Relevance of Waqf
The recently concluded conclave on Waqfs in India has called for intensified efforts and participation of general Muslims in protection of the Waqf properties scattered all over the countries. Waqf is generally presumed to be the third largest category of land following the lands owned by the Government and the Indian Railways. However, one would be mistaken if Waqf is seen as a single entity. It is not. Primarily, the lands dedicated to God and for pious purposes lies under various religious institutions such as mosques, Khanqah (hospices) of the great sages, Ashurkhanas, Dargahs, graveyards, madrassas and Eidgahs. These are institutions that serve varied purposes and are governed and managed by a diversity of collectives.
Secondly, it will be fallacious to think that all of the land is available for development. Mosques, Graveyards, Eidgahs, Madrassas, Orphanages and Ashurkhanas are primarily meant to serve religious duties and cannot but retain roles for which they were created. However, the lands attached to them and are now lying in prime commercial areas could be put to use. As pointed out by Prof. Khalid Rashid, a well-known waqf expert, only about 25,000 such properties could be developed for generation of revenue. But even these make an impressive number. These could happen only if they are available without hassles and flunkeys of politicians are dissuaded from eyeing them.
Though the newly amended Central Waqf Act (2013) has several provisions for eviction and restoration of Waqf properties, the will to make them available for commercial development and use of the proceeds for socially productive schemes is deficient at best, and absent at worst. It is only in the South Indian States where commercial development of Waqf properties happened, during the last 40 years where Central Wakf Council (CWC) started funding such viable projects. A lone exception is Takia Chandshah Complex in Jodhpur which has led to the establishment of a university, Maulana Azad University. In states like Uttar Pradesh and Bihar, there are simply too many hassles in evicting the illegal occupants and freeing the land from encroachers and little administrative support in carrying out the rulings by Tribunals and Courts. Politicians are wary of surveying the properties and digitizing the land records which they fear would bring in transparency and scuttle their efforts at using them for promotion of their personal interests. Law or no law, the outlaws continue to thrive and undermine the public interest without any compunction.

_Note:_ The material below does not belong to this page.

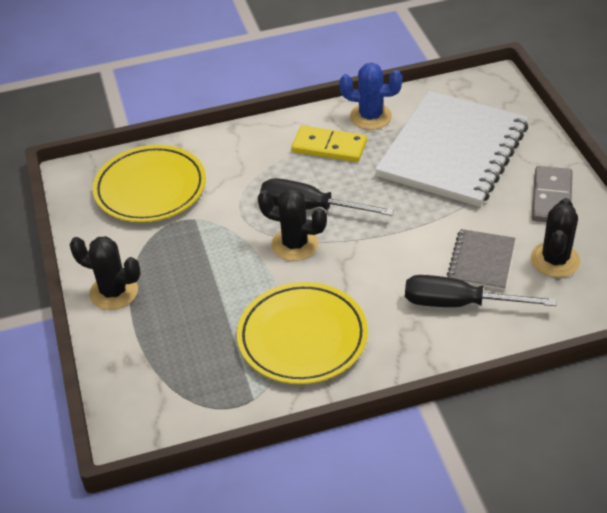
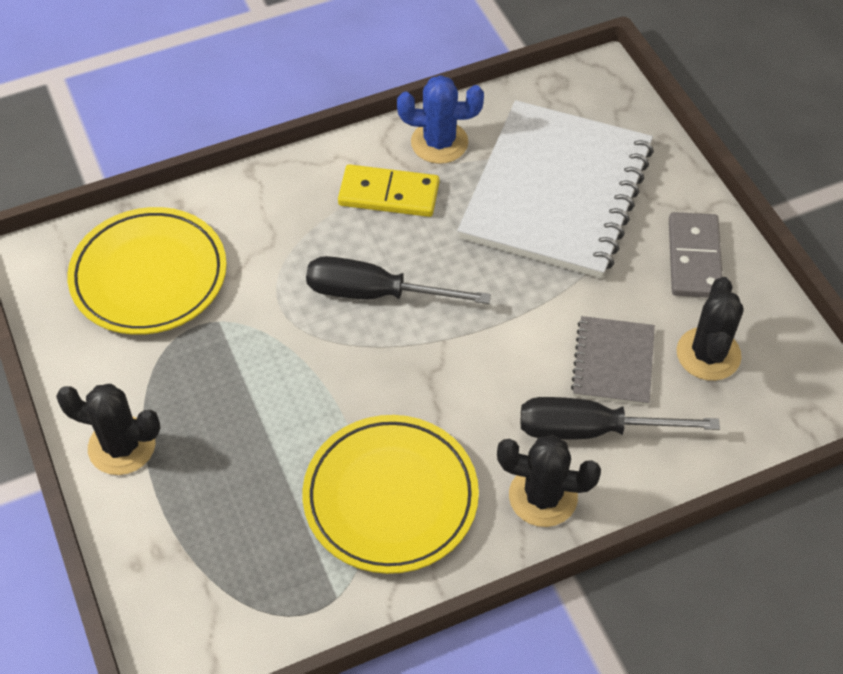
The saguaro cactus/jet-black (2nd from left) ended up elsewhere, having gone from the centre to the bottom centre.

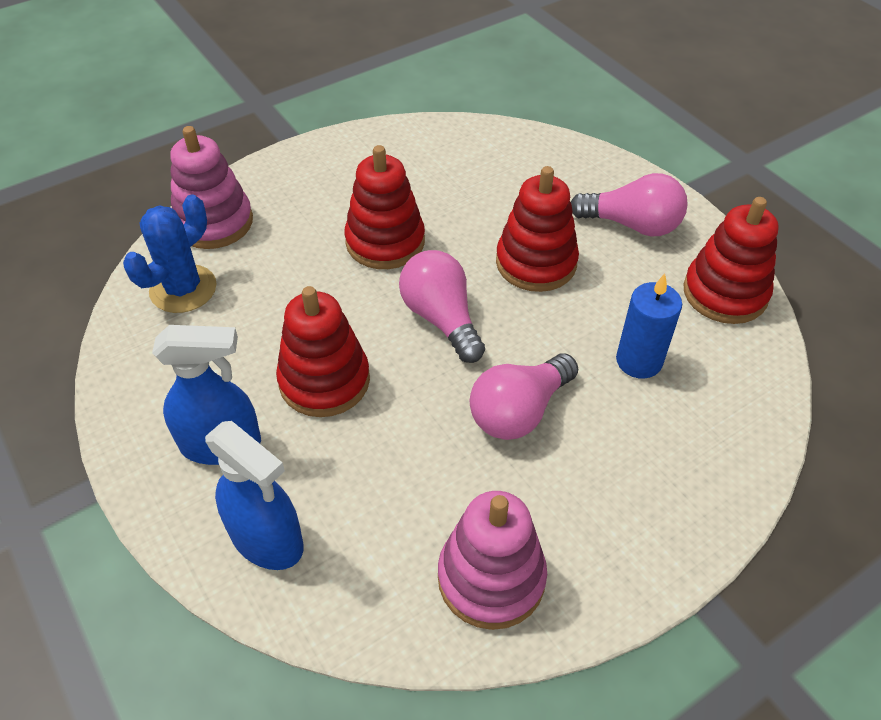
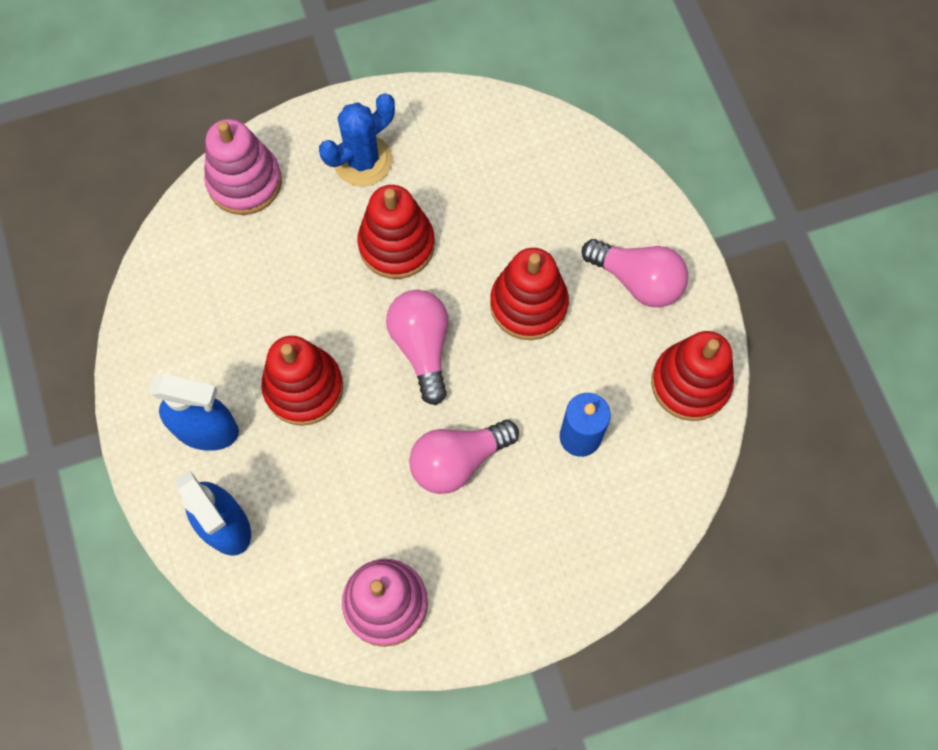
The saguaro cactus/royal blue ended up elsewhere, having gone from the middle left to the top centre.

It has also become imperative to reexamine several provisions like waqif ki manshaa (intention and objectives outlined by the dedicatee of Waqf properties). Academicians and legal experts need to see if objectives could be reinterpreted. The waqif (one who dedicated the assets for pious purposes) lived in a different age. If he intended that incomes from these assets to be utilized for digging of wells or lighting lamps (shama farozi) at the mausoleums, these objectives have definitely outlived their utility. We need to see if these could be interpreted as augmentation of water supply (which has to be essentially through modern means) and if the premises could be electrified. Similarly, promotion of education and literacy may also mean introducing modern sciences in the curriculum of the madrassas and boosting financial literacy, and to boot, without any gender bias.

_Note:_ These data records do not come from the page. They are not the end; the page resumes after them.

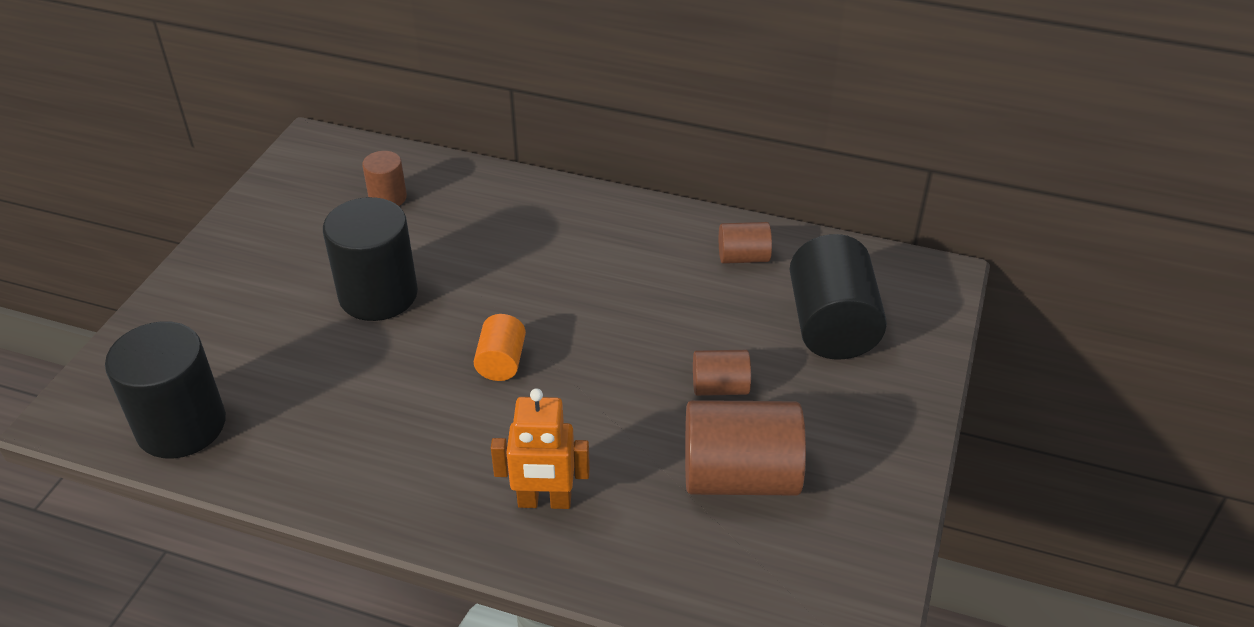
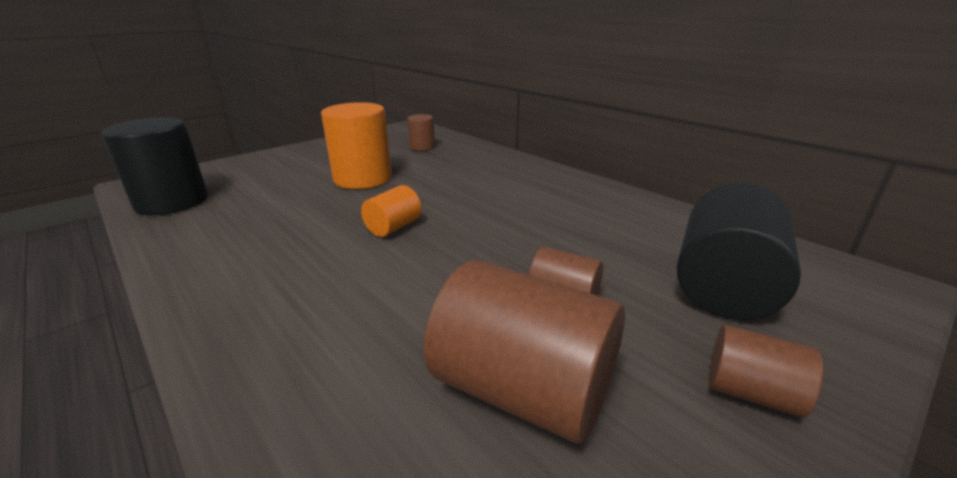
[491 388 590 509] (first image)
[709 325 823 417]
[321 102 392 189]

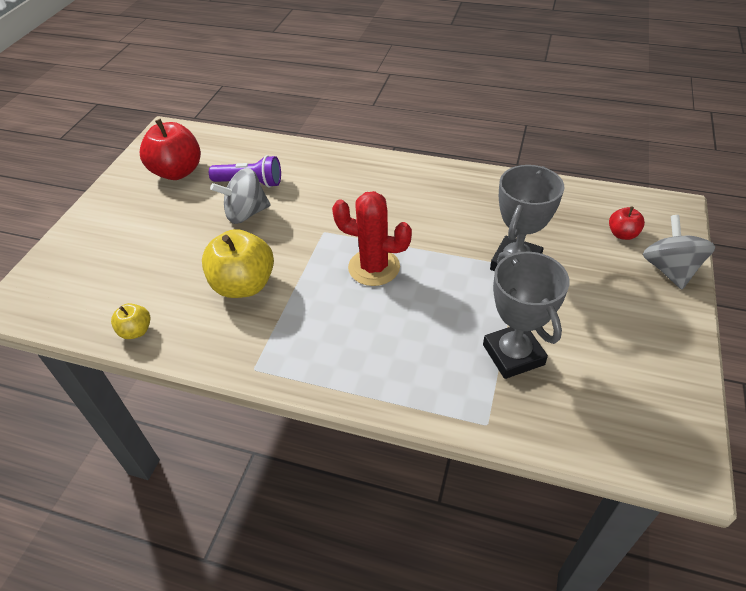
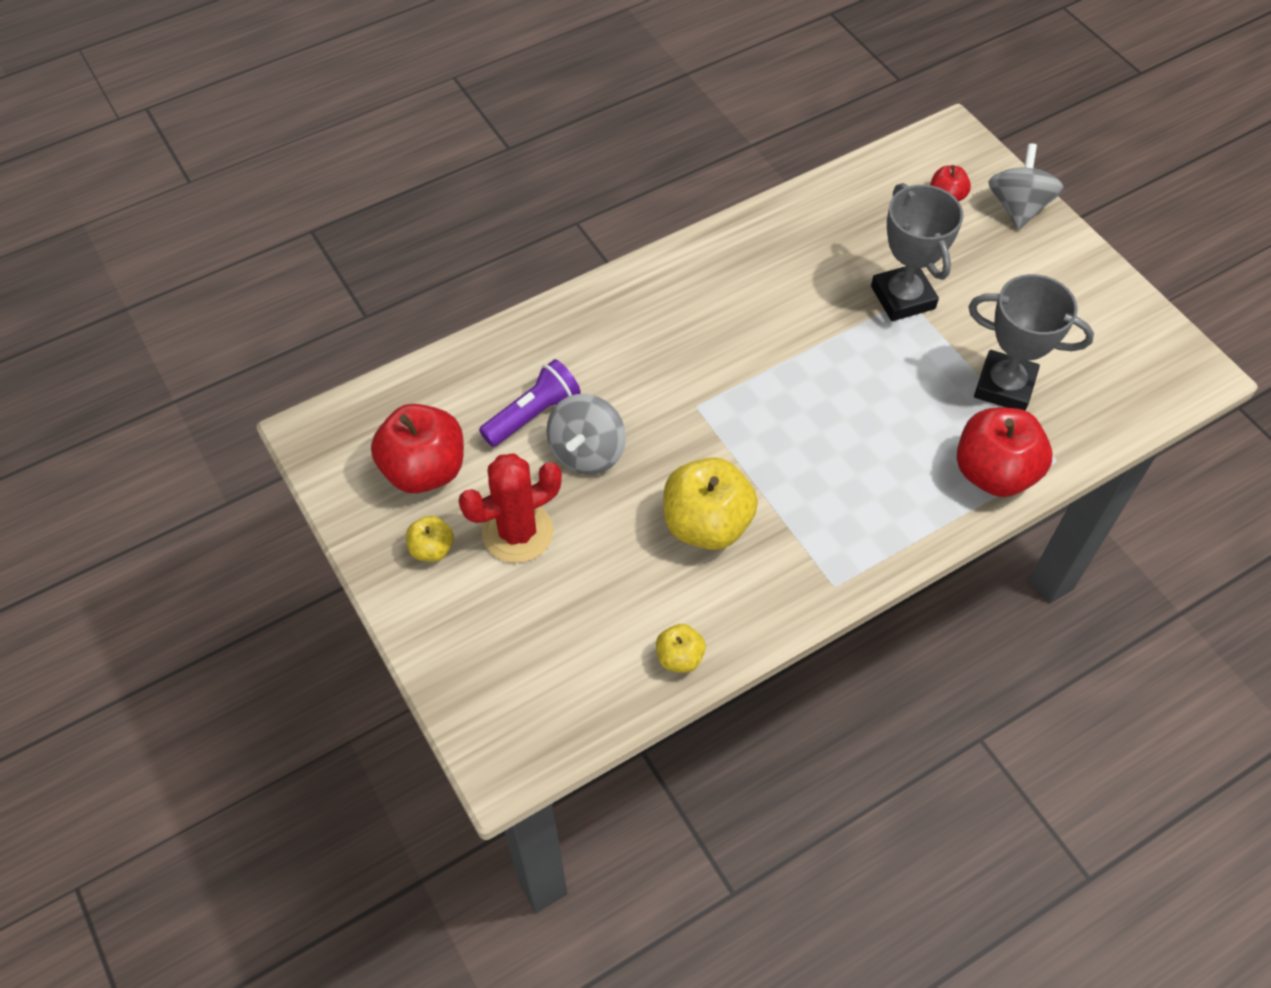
[406 516 454 562]
[957 407 1052 497]
[458 454 562 563]
[988 143 1064 230]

It would be in order for the NGO proposed to be formed in pursuance of the Bengaluru Declaration to promote awareness through Friday sermons to persuade the community to see that illegal occupations are removed, title and records are streamlined and people with decent antecedents are put in charge of the affairs of the individual Waqf institutions. The community would do well even by keeping aside unreasonable demands to reclaim ownership of grand monuments such as Taj Mahal and Lal Qila for the Waqf Boards. Some politicians do this as a diversionary tactics from substantive issues. The beginning should be made at the grassroots level by making the smaller Waqf institution truly independent and sustainable projects rather than playing to the gallery.